South Med J. 2016 Jul;109(7):402-7

Authors: Kay C, Wozniak EM, Szabo A, Jackson JL

OBJECTIVES: Explore the performance patterns of invasive bedside procedures at an academic medical center, evaluate whether patient characteristics predict referral, and examine procedure outcomes.
METHODS: This was a prospective, observational, and retrospective chart review of adults admitted to a general medicine service who had a paracentesis, thoracentesis, or lumbar puncture between February 22, 2013 and February 21, 2014.

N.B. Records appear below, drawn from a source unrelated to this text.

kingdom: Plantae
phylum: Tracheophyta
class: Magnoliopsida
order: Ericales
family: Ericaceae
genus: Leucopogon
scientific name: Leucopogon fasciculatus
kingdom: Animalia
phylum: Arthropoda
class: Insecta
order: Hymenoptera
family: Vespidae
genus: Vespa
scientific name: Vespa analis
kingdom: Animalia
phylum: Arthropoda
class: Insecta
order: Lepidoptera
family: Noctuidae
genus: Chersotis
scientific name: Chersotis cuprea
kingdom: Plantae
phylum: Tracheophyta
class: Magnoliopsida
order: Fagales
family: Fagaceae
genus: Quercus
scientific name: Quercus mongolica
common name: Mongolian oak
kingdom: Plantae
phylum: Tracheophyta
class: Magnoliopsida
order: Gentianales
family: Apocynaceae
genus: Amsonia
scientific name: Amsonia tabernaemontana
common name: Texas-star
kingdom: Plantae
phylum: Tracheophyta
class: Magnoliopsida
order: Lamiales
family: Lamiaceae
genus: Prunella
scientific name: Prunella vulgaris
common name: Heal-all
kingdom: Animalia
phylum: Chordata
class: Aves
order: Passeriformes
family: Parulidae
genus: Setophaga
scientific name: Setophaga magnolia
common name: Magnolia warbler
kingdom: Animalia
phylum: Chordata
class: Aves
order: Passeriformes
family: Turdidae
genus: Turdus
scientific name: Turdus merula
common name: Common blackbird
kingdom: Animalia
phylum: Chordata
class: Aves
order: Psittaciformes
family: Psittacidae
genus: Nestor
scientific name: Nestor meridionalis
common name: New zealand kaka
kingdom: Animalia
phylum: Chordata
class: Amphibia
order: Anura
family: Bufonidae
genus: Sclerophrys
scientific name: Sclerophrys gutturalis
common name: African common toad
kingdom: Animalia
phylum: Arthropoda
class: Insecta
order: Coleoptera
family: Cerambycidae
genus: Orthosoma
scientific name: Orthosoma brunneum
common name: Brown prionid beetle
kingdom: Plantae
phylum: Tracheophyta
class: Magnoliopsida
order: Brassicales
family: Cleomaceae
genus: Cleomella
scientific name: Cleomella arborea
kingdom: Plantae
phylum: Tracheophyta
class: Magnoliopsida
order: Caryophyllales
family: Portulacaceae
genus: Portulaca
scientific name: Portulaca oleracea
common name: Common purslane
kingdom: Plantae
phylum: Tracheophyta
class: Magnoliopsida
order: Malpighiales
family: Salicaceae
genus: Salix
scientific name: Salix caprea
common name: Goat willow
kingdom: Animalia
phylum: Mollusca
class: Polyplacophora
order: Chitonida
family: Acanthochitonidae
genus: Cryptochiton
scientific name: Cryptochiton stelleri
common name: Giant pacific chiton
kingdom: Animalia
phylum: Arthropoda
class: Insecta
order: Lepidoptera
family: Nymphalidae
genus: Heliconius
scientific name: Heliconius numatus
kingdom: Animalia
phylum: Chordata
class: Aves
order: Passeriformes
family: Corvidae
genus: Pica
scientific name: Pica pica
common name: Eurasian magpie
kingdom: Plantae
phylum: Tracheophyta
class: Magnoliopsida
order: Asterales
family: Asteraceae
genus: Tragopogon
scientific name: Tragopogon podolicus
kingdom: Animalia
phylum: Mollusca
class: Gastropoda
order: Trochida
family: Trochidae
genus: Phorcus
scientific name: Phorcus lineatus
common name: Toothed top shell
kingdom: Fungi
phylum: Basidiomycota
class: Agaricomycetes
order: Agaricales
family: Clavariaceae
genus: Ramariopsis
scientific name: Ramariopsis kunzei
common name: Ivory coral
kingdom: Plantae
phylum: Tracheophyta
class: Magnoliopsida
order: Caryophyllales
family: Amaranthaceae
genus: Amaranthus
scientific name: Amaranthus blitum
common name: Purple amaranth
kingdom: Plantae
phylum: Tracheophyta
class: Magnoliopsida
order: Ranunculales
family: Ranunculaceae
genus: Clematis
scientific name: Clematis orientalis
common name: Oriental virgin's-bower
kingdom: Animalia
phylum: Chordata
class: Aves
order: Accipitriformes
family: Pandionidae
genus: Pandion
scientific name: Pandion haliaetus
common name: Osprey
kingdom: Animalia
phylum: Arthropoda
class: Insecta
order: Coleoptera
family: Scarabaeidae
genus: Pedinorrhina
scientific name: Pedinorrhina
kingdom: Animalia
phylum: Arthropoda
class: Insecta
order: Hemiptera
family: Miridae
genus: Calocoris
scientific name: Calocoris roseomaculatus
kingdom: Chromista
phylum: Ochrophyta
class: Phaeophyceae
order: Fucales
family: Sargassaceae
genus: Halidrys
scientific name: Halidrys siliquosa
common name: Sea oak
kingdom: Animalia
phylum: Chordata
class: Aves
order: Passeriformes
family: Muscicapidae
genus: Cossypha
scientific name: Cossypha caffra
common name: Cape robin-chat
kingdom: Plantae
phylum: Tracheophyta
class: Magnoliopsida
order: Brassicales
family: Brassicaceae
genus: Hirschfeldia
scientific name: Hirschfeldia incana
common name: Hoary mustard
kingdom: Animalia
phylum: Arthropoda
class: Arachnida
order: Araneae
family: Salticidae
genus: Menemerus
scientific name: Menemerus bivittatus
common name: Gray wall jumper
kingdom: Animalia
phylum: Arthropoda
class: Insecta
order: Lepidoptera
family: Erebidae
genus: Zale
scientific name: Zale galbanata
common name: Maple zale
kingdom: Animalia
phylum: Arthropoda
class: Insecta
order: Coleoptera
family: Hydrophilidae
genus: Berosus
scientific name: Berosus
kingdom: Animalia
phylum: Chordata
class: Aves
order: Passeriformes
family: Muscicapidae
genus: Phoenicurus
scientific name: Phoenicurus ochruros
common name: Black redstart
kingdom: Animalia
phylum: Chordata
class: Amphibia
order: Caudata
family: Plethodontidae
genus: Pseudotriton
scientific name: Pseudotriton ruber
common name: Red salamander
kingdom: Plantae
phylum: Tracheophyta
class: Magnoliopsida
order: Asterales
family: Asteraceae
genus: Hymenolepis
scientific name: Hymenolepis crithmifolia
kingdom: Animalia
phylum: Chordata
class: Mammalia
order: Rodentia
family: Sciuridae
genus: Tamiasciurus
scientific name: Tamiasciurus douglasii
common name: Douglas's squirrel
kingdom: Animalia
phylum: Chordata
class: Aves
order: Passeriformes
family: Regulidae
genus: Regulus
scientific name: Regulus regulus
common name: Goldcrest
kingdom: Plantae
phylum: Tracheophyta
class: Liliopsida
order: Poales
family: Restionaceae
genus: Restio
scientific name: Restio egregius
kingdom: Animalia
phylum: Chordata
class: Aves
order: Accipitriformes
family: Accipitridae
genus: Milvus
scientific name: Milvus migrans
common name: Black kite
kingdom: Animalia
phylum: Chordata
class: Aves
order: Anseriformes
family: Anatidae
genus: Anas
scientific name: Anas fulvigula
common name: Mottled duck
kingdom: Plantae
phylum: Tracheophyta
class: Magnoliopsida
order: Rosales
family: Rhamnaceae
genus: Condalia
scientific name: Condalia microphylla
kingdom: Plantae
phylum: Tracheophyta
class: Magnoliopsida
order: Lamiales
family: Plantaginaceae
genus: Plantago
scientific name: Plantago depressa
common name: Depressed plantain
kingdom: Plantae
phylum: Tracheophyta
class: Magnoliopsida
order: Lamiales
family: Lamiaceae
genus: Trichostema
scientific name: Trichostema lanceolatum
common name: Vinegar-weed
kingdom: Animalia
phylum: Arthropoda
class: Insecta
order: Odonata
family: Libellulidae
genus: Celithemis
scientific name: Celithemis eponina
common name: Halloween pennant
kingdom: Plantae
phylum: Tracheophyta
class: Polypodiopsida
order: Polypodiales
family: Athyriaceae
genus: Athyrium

RESULTS: Of a total of 399 procedures, 335 (84%) were referred to a service other than the primary team for completion. Patient characteristics did not predict referral status. Complication rates were low overall and did not differ, either by referral status or location of procedure. Model-based results showed a 41% increase in the average length of time until procedure completion for those referred to the hospital procedure service or radiology (7.9 vs 5.8 hours; P < 0.05) or done in radiology instead of at the bedside (9.0 vs 5.8 hours; P < 0.001). The average procedure cost increased 38% ($1489.70 vs $1023.30; P < 0.001) for referred procedures and 56% ($1625.77 vs $1150.98; P < 0.001) for radiology-performed procedures.
CONCLUSIONS: Although referral often is the easier option, our study shows its shortcomings, specifically pertaining to cost and time until completion. Procedure performance remains an important skill for residents and hospitalists to learn and use as a part of patient care.